Sounwave first cut his teeth as a key member of Top Dawg Entertainment, where he worked with Kendrick Lamar and other TDE heavyweights since 2011. He won a Grammy for “Alright” in 2015 and nabbed an Oscar nomination for Black Panther’s “All the Stars.”

Since then, he’s been teaming up with other major names in pop and rap, like Beyoncé, FKA Twigs, and Chloe x Halle. He eventually struck up a friendship with Antonoff, with whom he and fellow producer/songwriter Sam Dew formed the trio Red Hearse. Antonoff ended up pulling Sounwave into the Lover sessions, and they worked on the Britpop-inspired track “London Boy” together.

“Me and Jack, we keep each other informed on any project we’re working on,” Spears tells Rolling Stone. “We usually take at least a week out of the year just to create with no goal in mind. That’s basically how Red Hearse was created.”

Before Antonoff began to work on Swift’s tenth album, he was cooking up tracks with Spears, Dew, and Zoë Kravitz. (Kravitz revealed earlier this year that she is currently working on her debut solo album with Antonoff). During a brainstorming session, the quartet put together a track that would eventually become “Lavender Haze.”

“It was not specifically meant for anything,” he recalls. “That one was me going through sounds for 15 minutes and eventually hitting one button by accident. Jack’s eyes lit up and was like ‘What was that?’It just happened to be this small little loop that my guy Jahaan [Sweet, fellow TDE producer] sent me a while back.”

Spears twisted up the loop and they added a bunch of effects to make it sound the way it does now. “Sam went in with the melodies. Zoë is actually a creative genius. She’s not just a phenomenal actor. Her ability to create different sonics and find different melodies is next level.” 

A few months later, Antonoff reached out to Spears, Dew, and Kravitz to see if he could pitch the song to Swift, who loved it immediately. She wrote lyrics inspired by a Mad Men scene, numerous tabloid rumors and online gossip about her relationship status, and “1950s expectations.”

“When Jack brought us in the hear for the first time, all our mouths dropped. She took it to a whole new world and made it her own. She created different pockets we did not hear.”

“Glitch,” one of the bonus songs on the Midnights (3am) edition, was born from the same studio session as “Lavender Haze.” The bubbly “Karma” came later, when Antonoff reached out to Spears for any other ideas he may have to contribute to the album and its synth-pop vision.

“‘Karma’ was just a last-minute Hail Mary,” Spears says. “I remembered I was working with my guy Keanu [Beats] and had something that was too perfect not to send to her. As soon as I sent it, Jack was instantly like ‘This is the one. Playing it for Taylor now. We’re going in on it.’ The next day, I heard the final product with her vocals on it.”
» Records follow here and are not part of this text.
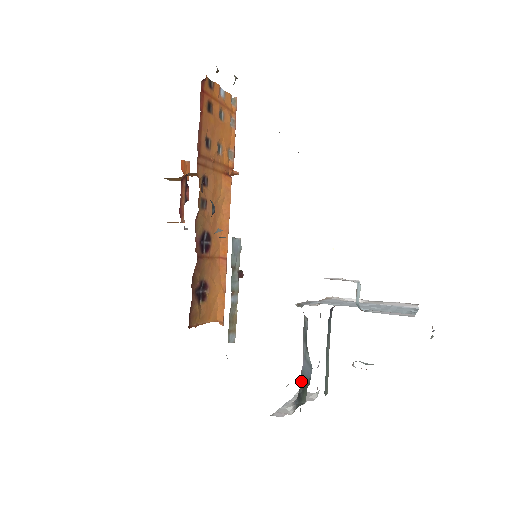
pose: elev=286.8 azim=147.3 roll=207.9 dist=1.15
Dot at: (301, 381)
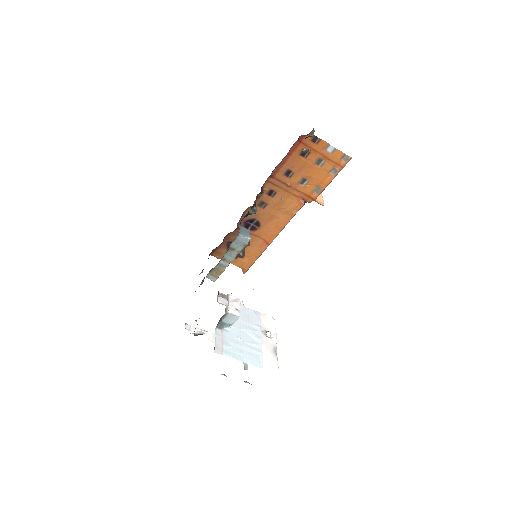
Dot at: occluded
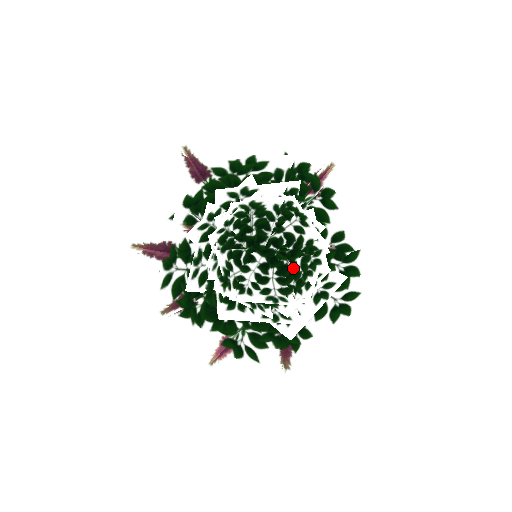
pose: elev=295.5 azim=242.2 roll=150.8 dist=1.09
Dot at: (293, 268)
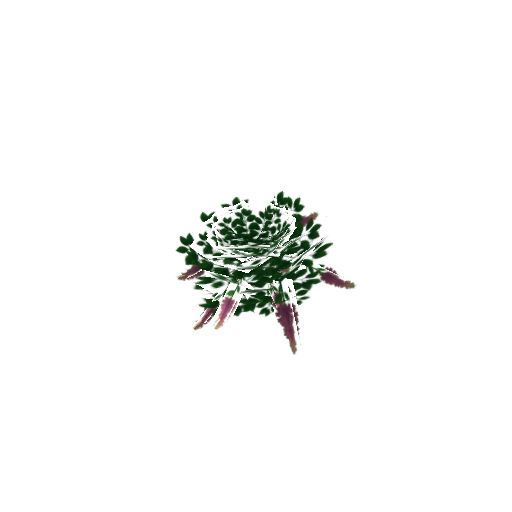
Dot at: occluded
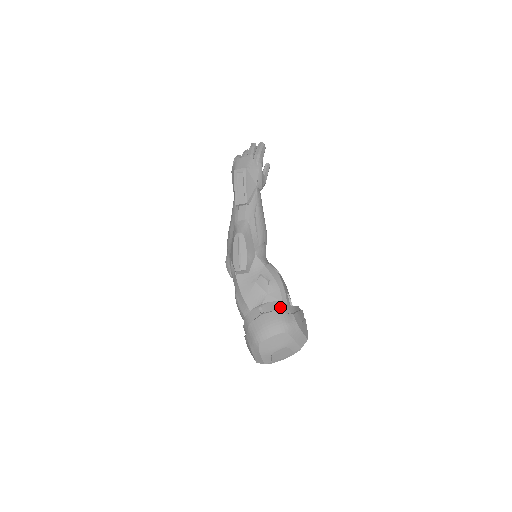
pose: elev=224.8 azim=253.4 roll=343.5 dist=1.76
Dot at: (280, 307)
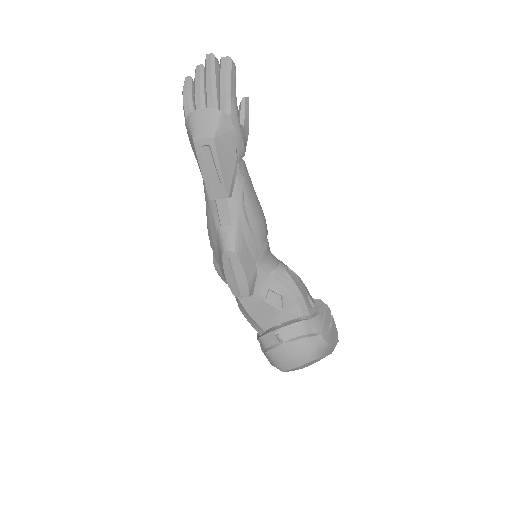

While it’s still too early to tell which songs will be the runaway successes from the album, it’s clear “Karma” has struck a chord on TikTok, nearing 20,000 videos for the official sound with only a few days under its belt.

“Such a fun song! It instantly rings up and you just feel joy inside. And the messaging is so cool,” Spears says.

Spears only heard a few other songs from the LP prior to its officially release; Antonoff had sent over a sampling of what him and Swift had made so Spears had a sense of the sound they were going for when he went to reproduce the beats following the lyric and vocal additions. He was impressed by the sound, concept and surprise drop of seven extra tracks. He even has favorites already.

“Right now I’m going back and forth from ‘Anti-Hero’ and ‘Glitch.’ Not to toot my own horn, but I like the weirdness of ‘Glitch.’ The breakdown part is everything it was meant to be. This is so amazing to me.”